Elle soutient que l’ordonnance n° 2524628 du 24 décembre 2025 de la juge des référés du tribunal administratif de Cergy-Pontoise n’a pas été exécutée, ce qui justifie une nouvelle injonction et la liquidation de l’astreinte.
Le préfet des Hauts-de-Seine, à qui la requête a été communiquée, n’a pas produit de mémoire en défense.
Vu :
- les autres pièces du dossier ;
- l’ordonnance n° 2524628 du 24 décembre 2025 de la juge des référés du tribunal administratif de Cergy-Pontoise.
Vu le code de justice administrative.
Le président du tribunal a désigné Mme Oriol, vice-présidente, en application de l’article L. 511-2 du code de justice administrative, pour statuer sur les requêtes en référé.
Les parties ont été régulièrement averties du jour de l’audience du 8 janvier 2026 à 14 heures.
Le rapport de Mme Oriol, juge des référés, a été entendu au cours de l’audience publique, tenue en présence de Mme Dancoine, greffière d’audience.
Les parties n’étaient ni présentes, ni représentées.
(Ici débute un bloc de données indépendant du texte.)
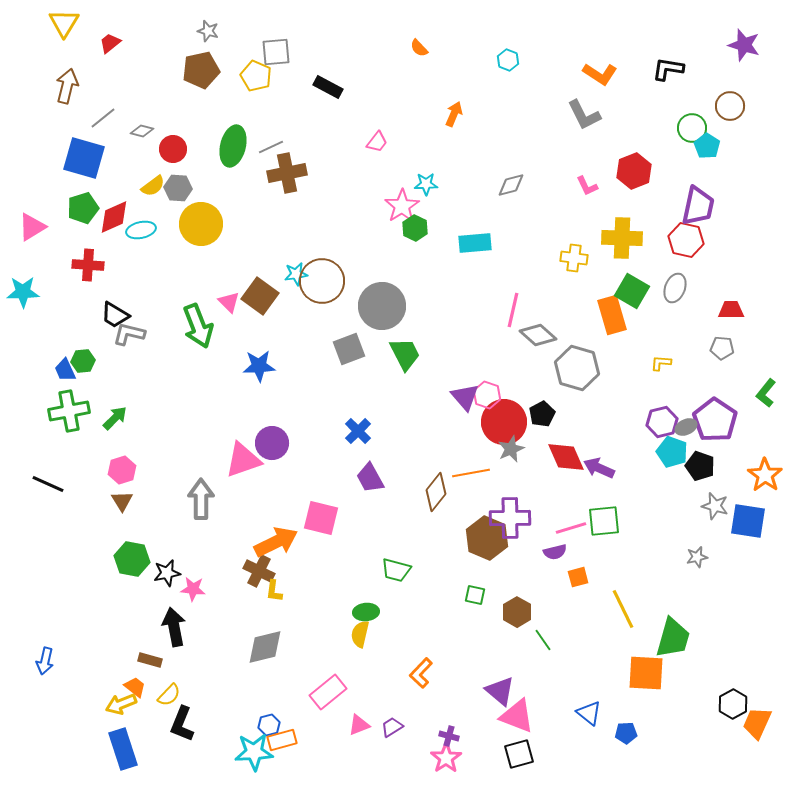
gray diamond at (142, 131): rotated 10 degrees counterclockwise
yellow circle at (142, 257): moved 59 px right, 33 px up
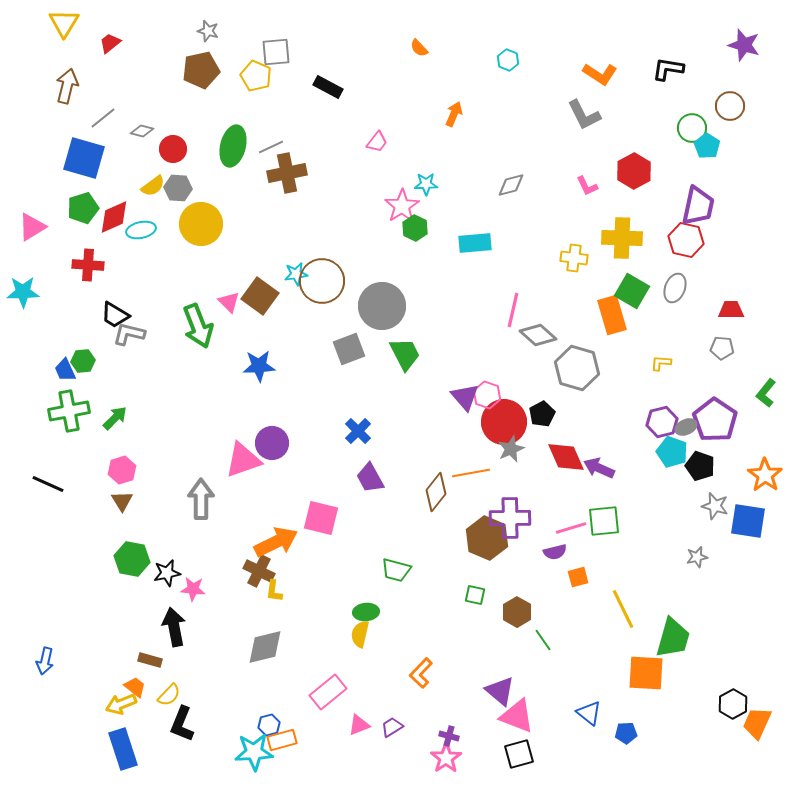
red hexagon at (634, 171): rotated 8 degrees counterclockwise
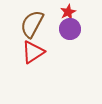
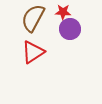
red star: moved 5 px left; rotated 28 degrees clockwise
brown semicircle: moved 1 px right, 6 px up
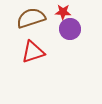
brown semicircle: moved 2 px left; rotated 44 degrees clockwise
red triangle: rotated 15 degrees clockwise
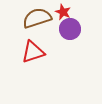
red star: rotated 21 degrees clockwise
brown semicircle: moved 6 px right
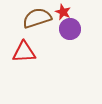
red triangle: moved 9 px left; rotated 15 degrees clockwise
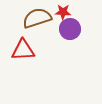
red star: rotated 21 degrees counterclockwise
red triangle: moved 1 px left, 2 px up
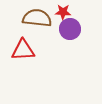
brown semicircle: rotated 24 degrees clockwise
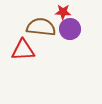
brown semicircle: moved 4 px right, 9 px down
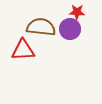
red star: moved 14 px right
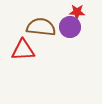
purple circle: moved 2 px up
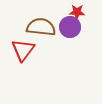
red triangle: rotated 50 degrees counterclockwise
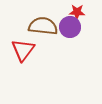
brown semicircle: moved 2 px right, 1 px up
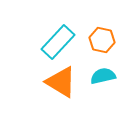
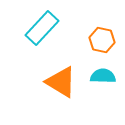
cyan rectangle: moved 16 px left, 14 px up
cyan semicircle: rotated 15 degrees clockwise
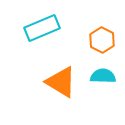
cyan rectangle: rotated 24 degrees clockwise
orange hexagon: rotated 15 degrees clockwise
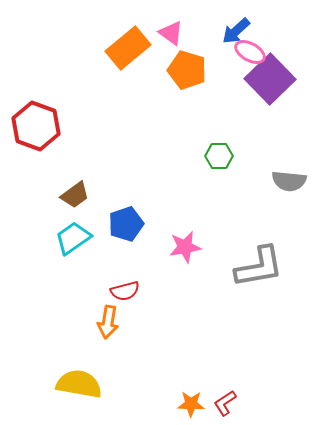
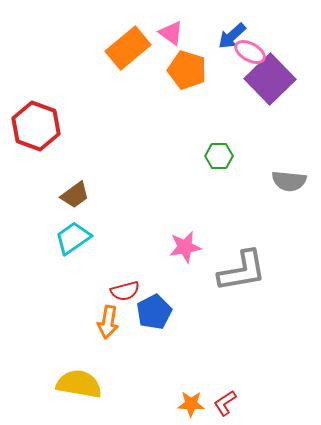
blue arrow: moved 4 px left, 5 px down
blue pentagon: moved 28 px right, 88 px down; rotated 8 degrees counterclockwise
gray L-shape: moved 17 px left, 4 px down
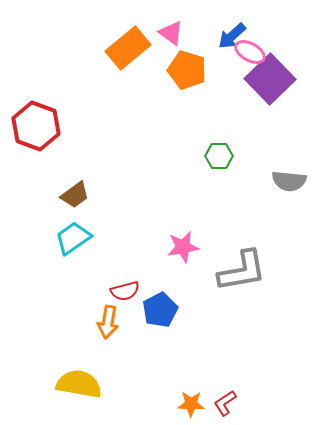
pink star: moved 2 px left
blue pentagon: moved 6 px right, 2 px up
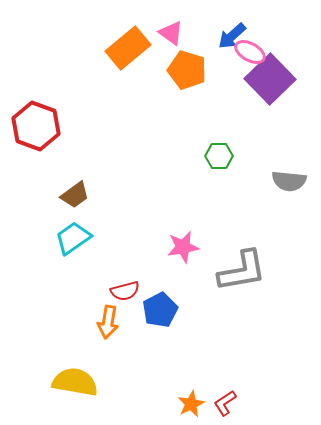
yellow semicircle: moved 4 px left, 2 px up
orange star: rotated 28 degrees counterclockwise
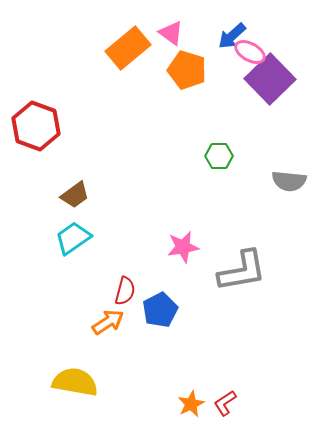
red semicircle: rotated 60 degrees counterclockwise
orange arrow: rotated 132 degrees counterclockwise
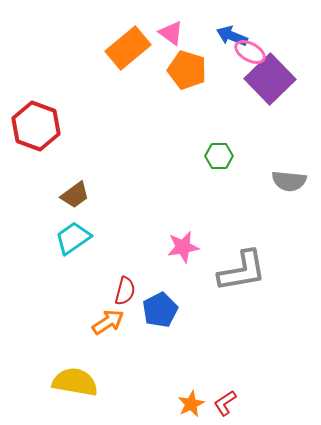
blue arrow: rotated 64 degrees clockwise
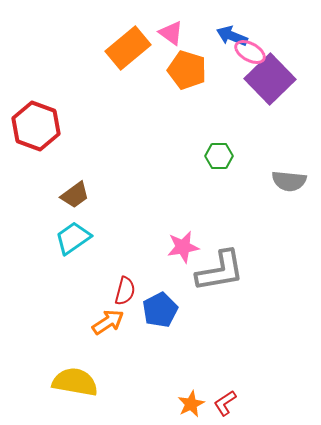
gray L-shape: moved 22 px left
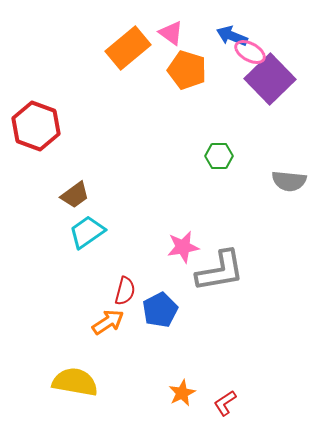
cyan trapezoid: moved 14 px right, 6 px up
orange star: moved 9 px left, 11 px up
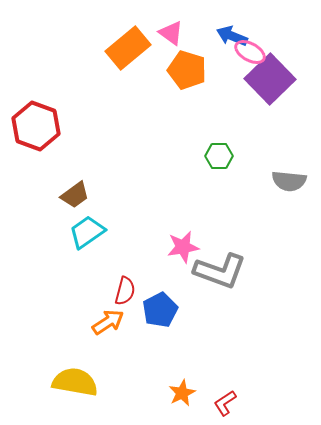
gray L-shape: rotated 30 degrees clockwise
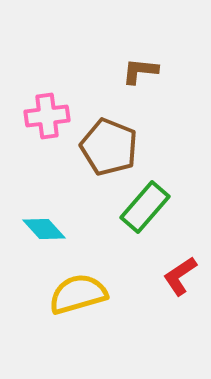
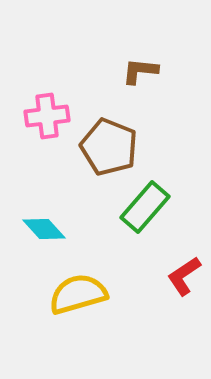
red L-shape: moved 4 px right
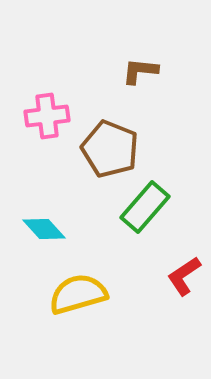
brown pentagon: moved 1 px right, 2 px down
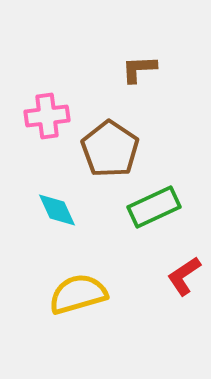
brown L-shape: moved 1 px left, 2 px up; rotated 9 degrees counterclockwise
brown pentagon: rotated 12 degrees clockwise
green rectangle: moved 9 px right; rotated 24 degrees clockwise
cyan diamond: moved 13 px right, 19 px up; rotated 18 degrees clockwise
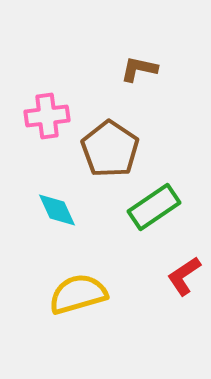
brown L-shape: rotated 15 degrees clockwise
green rectangle: rotated 9 degrees counterclockwise
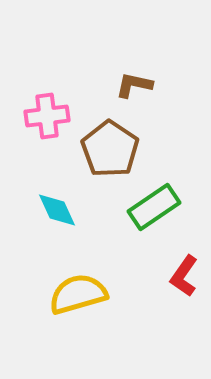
brown L-shape: moved 5 px left, 16 px down
red L-shape: rotated 21 degrees counterclockwise
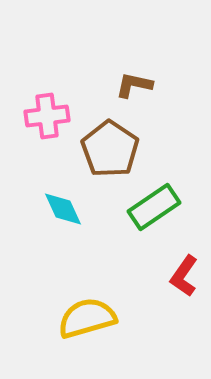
cyan diamond: moved 6 px right, 1 px up
yellow semicircle: moved 9 px right, 24 px down
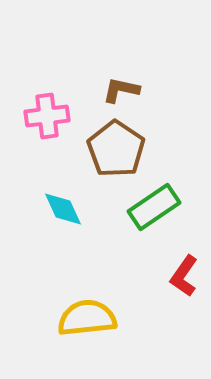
brown L-shape: moved 13 px left, 5 px down
brown pentagon: moved 6 px right
yellow semicircle: rotated 10 degrees clockwise
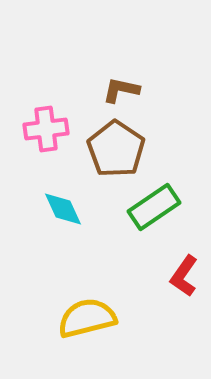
pink cross: moved 1 px left, 13 px down
yellow semicircle: rotated 8 degrees counterclockwise
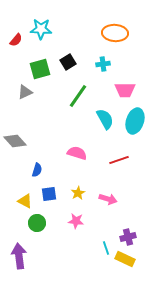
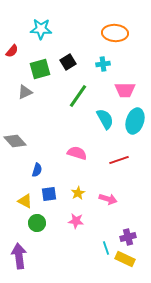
red semicircle: moved 4 px left, 11 px down
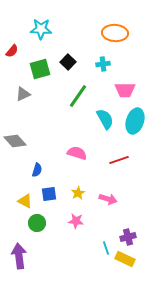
black square: rotated 14 degrees counterclockwise
gray triangle: moved 2 px left, 2 px down
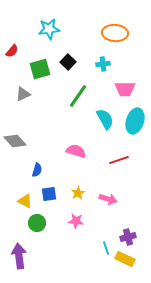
cyan star: moved 8 px right; rotated 10 degrees counterclockwise
pink trapezoid: moved 1 px up
pink semicircle: moved 1 px left, 2 px up
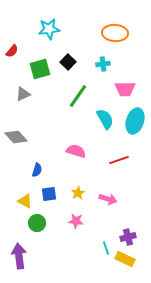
gray diamond: moved 1 px right, 4 px up
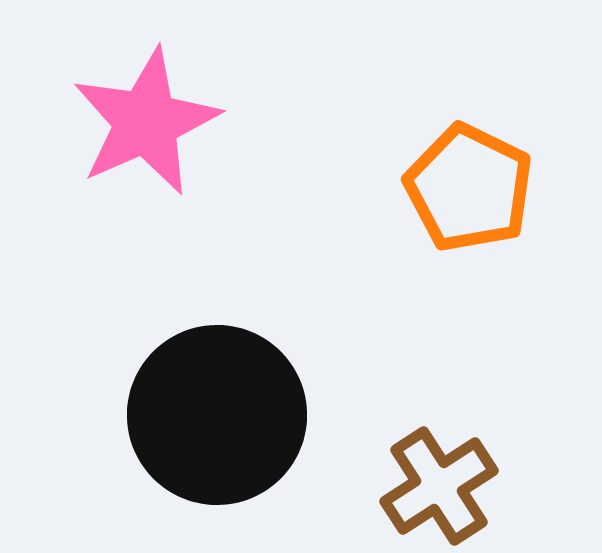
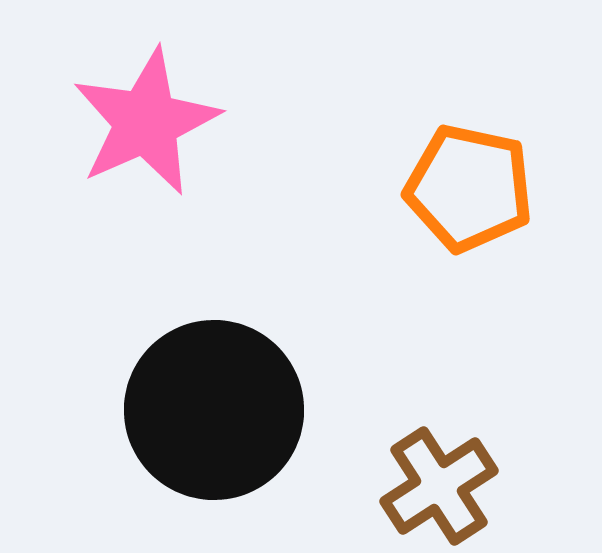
orange pentagon: rotated 14 degrees counterclockwise
black circle: moved 3 px left, 5 px up
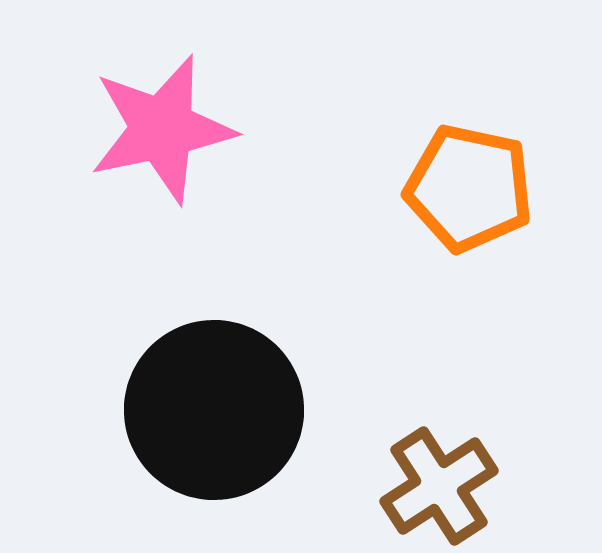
pink star: moved 16 px right, 7 px down; rotated 12 degrees clockwise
La clôture de l’instruction a été prononcée à l’issue de l’audience publique.
Considérant ce qui suit :
Mme B…, ressortissante iranienne née le 27 septembre 1953, a déposé en 2023 une demande de titre de séjour portant la mention « vie privée et familiale », à laquelle le préfet des Hauts-de-Seine a opposé un refus implicite, annulé par jugement n° 2315623 du 26 novembre 2024 du présent tribunal. A la suite de l’injonction du tribunal de réexaminer la situation de Mme B… dans un délai de deux mois, le préfet des Hauts-de-Seine a convoqué l’intéressée en préfecture le 9 décembre 2024 et lui a remis à cette occasion un récépissé de sa demande valable trois mois. Alors qu’elle s’était vu contrainte de retourner en Iran en mai 2025, Mme B… a été informée par SMS, le 22 octobre 2025, de ce que son titre en vigueur à compter du 7 octobre 2025 était prêt à être retiré. L’intéressée a alors sollicité une demande de visa de retour auprès des services consulaires français à Téhéran, qui lui ont opposé un refus en l’absence de consignes de la préfecture des Hauts-de-Seine. Par ordonnance n° 2524628 du 24 décembre 2025, la juge des référés du tribunal, statuant sur le fondement de l’article L. 521-2 du code de justice administrative, a enjoint au préfet des Hauts-de-Seine de remettre le titre de séjour de Mme B… à son conseil, sous réserve qu’il soit dûment mandaté, ou, à défaut, aux autorités consulaires françaises en Iran, afin qu’elle puisse bénéficier d’un visa de retour vers la France, dans un délai de 48 heures à compter de la notification de l’ordonnance à intervenir, sous astreinte de 100 euros par jour de retard. Le préfet des Hauts-de-Seine n’ayant pas déféré à cette injonction, Mme B…, par la présente requête, demande à la juge des référés, statuant sur le fondement des dispositions de l’article L. 521-2 du code de justice administrative, d’enjoindre à nouveau au préfet des Hauts-de-Seine de remettre son titre de séjour à son conseil dûment mandaté ou aux autorités françaises consulaires à Téhéran, dans un délai de 48 heures à compter de la notification de l’ordonnance à intervenir, sous astreinte de 100 euros par jour de retard. Mme B… demande également à la juge des référés, sur le fondement des dispositions des articles L. 911-4 et L. 911-7 521-2 du code de justice administrative, de liquider l’astreinte fixée par l’ordonnance n° 2524628 du 24 décembre 2025 et de condamner l’Etat à lui verser la somme de 1 100 euros ainsi liquidée.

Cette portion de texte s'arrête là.